Sela is the only one connected to Earth due to private conversations with Richard, who decides to show her pictures and plants from the home planet, all against mission protocol. Maybe we are to understand Sela’s ability to overcome the tribulations that ensue, as informed by this attachment. While her peers question the purpose of the mission and the point of upholding any of it – they will die in space anyway – Sela has seen the bigger picture. It’s hard to cherish a future world you will never see if you haven’t even seen the near‑mythical place it springs from. This insight would confirm the mission approach as questionable at best. Compartmentalisation leads to disengagement. Something that cannot be allowed to happen when civilisation hinges on the ship reaching its destination.

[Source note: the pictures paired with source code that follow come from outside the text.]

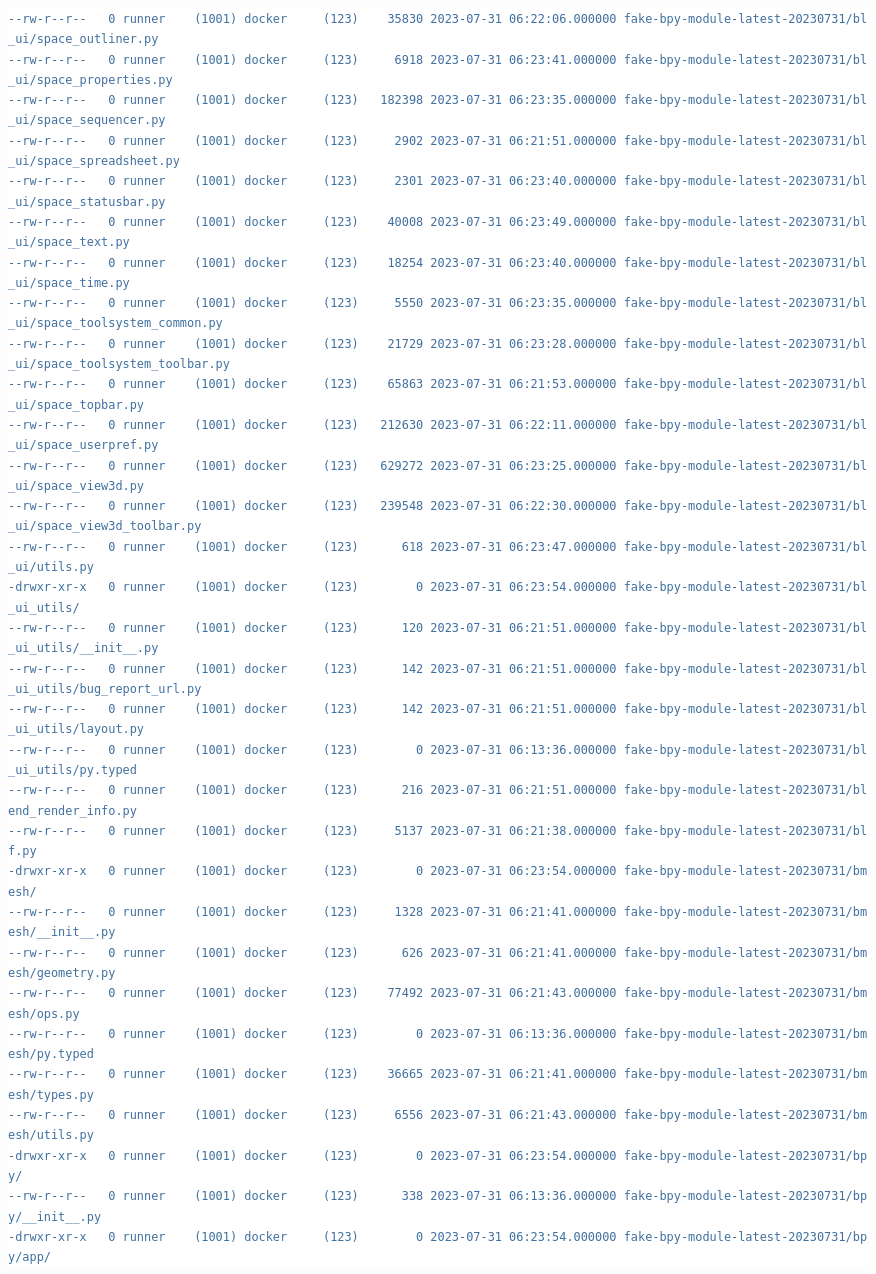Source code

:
 ```diff
--rw-r--r--   0 runner    (1001) docker     (123)    35830 2023-07-31 06:22:06.000000 fake-bpy-module-latest-20230731/bl_ui/space_outliner.py
--rw-r--r--   0 runner    (1001) docker     (123)     6918 2023-07-31 06:23:41.000000 fake-bpy-module-latest-20230731/bl_ui/space_properties.py
--rw-r--r--   0 runner    (1001) docker     (123)   182398 2023-07-31 06:23:35.000000 fake-bpy-module-latest-20230731/bl_ui/space_sequencer.py
--rw-r--r--   0 runner    (1001) docker     (123)     2902 2023-07-31 06:21:51.000000 fake-bpy-module-latest-20230731/bl_ui/space_spreadsheet.py
--rw-r--r--   0 runner    (1001) docker     (123)     2301 2023-07-31 06:23:40.000000 fake-bpy-module-latest-20230731/bl_ui/space_statusbar.py
--rw-r--r--   0 runner    (1001) docker     (123)    40008 2023-07-31 06:23:49.000000 fake-bpy-module-latest-20230731/bl_ui/space_text.py
--rw-r--r--   0 runner    (1001) docker     (123)    18254 2023-07-31 06:23:40.000000 fake-bpy-module-latest-20230731/bl_ui/space_time.py
--rw-r--r--   0 runner    (1001) docker     (123)     5550 2023-07-31 06:23:35.000000 fake-bpy-module-latest-20230731/bl_ui/space_toolsystem_common.py
--rw-r--r--   0 runner    (1001) docker     (123)    21729 2023-07-31 06:23:28.000000 fake-bpy-module-latest-20230731/bl_ui/space_toolsystem_toolbar.py
--rw-r--r--   0 runner    (1001) docker     (123)    65863 2023-07-31 06:21:53.000000 fake-bpy-module-latest-20230731/bl_ui/space_topbar.py
--rw-r--r--   0 runner    (1001) docker     (123)   212630 2023-07-31 06:22:11.000000 fake-bpy-module-latest-20230731/bl_ui/space_userpref.py
--rw-r--r--   0 runner    (1001) docker     (123)   629272 2023-07-31 06:23:25.000000 fake-bpy-module-latest-20230731/bl_ui/space_view3d.py
--rw-r--r--   0 runner    (1001) docker     (123)   239548 2023-07-31 06:22:30.000000 fake-bpy-module-latest-20230731/bl_ui/space_view3d_toolbar.py
--rw-r--r--   0 runner    (1001) docker     (123)      618 2023-07-31 06:23:47.000000 fake-bpy-module-latest-20230731/bl_ui/utils.py
-drwxr-xr-x   0 runner    (1001) docker     (123)        0 2023-07-31 06:23:54.000000 fake-bpy-module-latest-20230731/bl_ui_utils/
--rw-r--r--   0 runner    (1001) docker     (123)      120 2023-07-31 06:21:51.000000 fake-bpy-module-latest-20230731/bl_ui_utils/__init__.py
--rw-r--r--   0 runner    (1001) docker     (123)      142 2023-07-31 06:21:51.000000 fake-bpy-module-latest-20230731/bl_ui_utils/bug_report_url.py
--rw-r--r--   0 runner    (1001) docker     (123)      142 2023-07-31 06:21:51.000000 fake-bpy-module-latest-20230731/bl_ui_utils/layout.py
--rw-r--r--   0 runner    (1001) docker     (123)        0 2023-07-31 06:13:36.000000 fake-bpy-module-latest-20230731/bl_ui_utils/py.typed
--rw-r--r--   0 runner    (1001) docker     (123)      216 2023-07-31 06:21:51.000000 fake-bpy-module-latest-20230731/blend_render_info.py
--rw-r--r--   0 runner    (1001) docker     (123)     5137 2023-07-31 06:21:38.000000 fake-bpy-module-latest-20230731/blf.py
-drwxr-xr-x   0 runner    (1001) docker     (123)        0 2023-07-31 06:23:54.000000 fake-bpy-module-latest-20230731/bmesh/
--rw-r--r--   0 runner    (1001) docker     (123)     1328 2023-07-31 06:21:41.000000 fake-bpy-module-latest-20230731/bmesh/__init__.py
--rw-r--r--   0 runner    (1001) docker     (123)      626 2023-07-31 06:21:41.000000 fake-bpy-module-latest-20230731/bmesh/geometry.py
--rw-r--r--   0 runner    (1001) docker     (123)    77492 2023-07-31 06:21:43.000000 fake-bpy-module-latest-20230731/bmesh/ops.py
--rw-r--r--   0 runner    (1001) docker     (123)        0 2023-07-31 06:13:36.000000 fake-bpy-module-latest-20230731/bmesh/py.typed
--rw-r--r--   0 runner    (1001) docker     (123)    36665 2023-07-31 06:21:41.000000 fake-bpy-module-latest-20230731/bmesh/types.py
--rw-r--r--   0 runner    (1001) docker     (123)     6556 2023-07-31 06:21:43.000000 fake-bpy-module-latest-20230731/bmesh/utils.py
-drwxr-xr-x   0 runner    (1001) docker     (123)        0 2023-07-31 06:23:54.000000 fake-bpy-module-latest-20230731/bpy/
--rw-r--r--   0 runner    (1001) docker     (123)      338 2023-07-31 06:13:36.000000 fake-bpy-module-latest-20230731/bpy/__init__.py
-drwxr-xr-x   0 runner    (1001) docker     (123)        0 2023-07-31 06:23:54.000000 fake-bpy-module-latest-20230731/bpy/app/
```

Why it matters to be good, or why anything matters at all, when meaningful prospects are sparse, is one of the philosophical inquiries that takes centre stage in Voyagers.

On another note, it sometimes seems like humanity tries to avert future existential threats in the most complicated manner you could imagine. Voyagers establishes a technological level at which space propulsion is powerful enough to reach another star system in 86 years. It would require travelling at 5% of the speed of light to arrive merely at our nearest star Proxima Centauri in that time. There must surely be means to tackle whatever catastrophe has struck Earth in such a world. Most often, the epic space projects depicted in film and television are also the results of advanced international collaboration with both financing and politics solved to everyone’s liking. With global coordination of such calibre, no climate breakdown, nuclear winter, or imminent asteroid collision could put up a fight against humanity. There is the saying that it is easier to imagine the end of the world than the end of capitalism. Likewise, it may be easier to imagine sending a multi‑generational interstellar ark many light‑years away to bootstrap a new human civilisation than a solution to climate change.

In any case, Voyagers never tells us the reason why humanity is doomed, an omission that might be for the better. Instead of undermining the whole premise, it focuses on what is essentially a story about human impulses and the will to power. Whether the choice of microcosm is a small island or a spaceship, the physical restrictions provide not only natural boundaries to illustrate a miniature society. It also adds a slightly claustrophobic tension that can heighten any drama of conflict. Voyagers does both things fairly well, without shattering any cinematic expectations.

Voyagers premieres in US cinemas on April 9, 2021.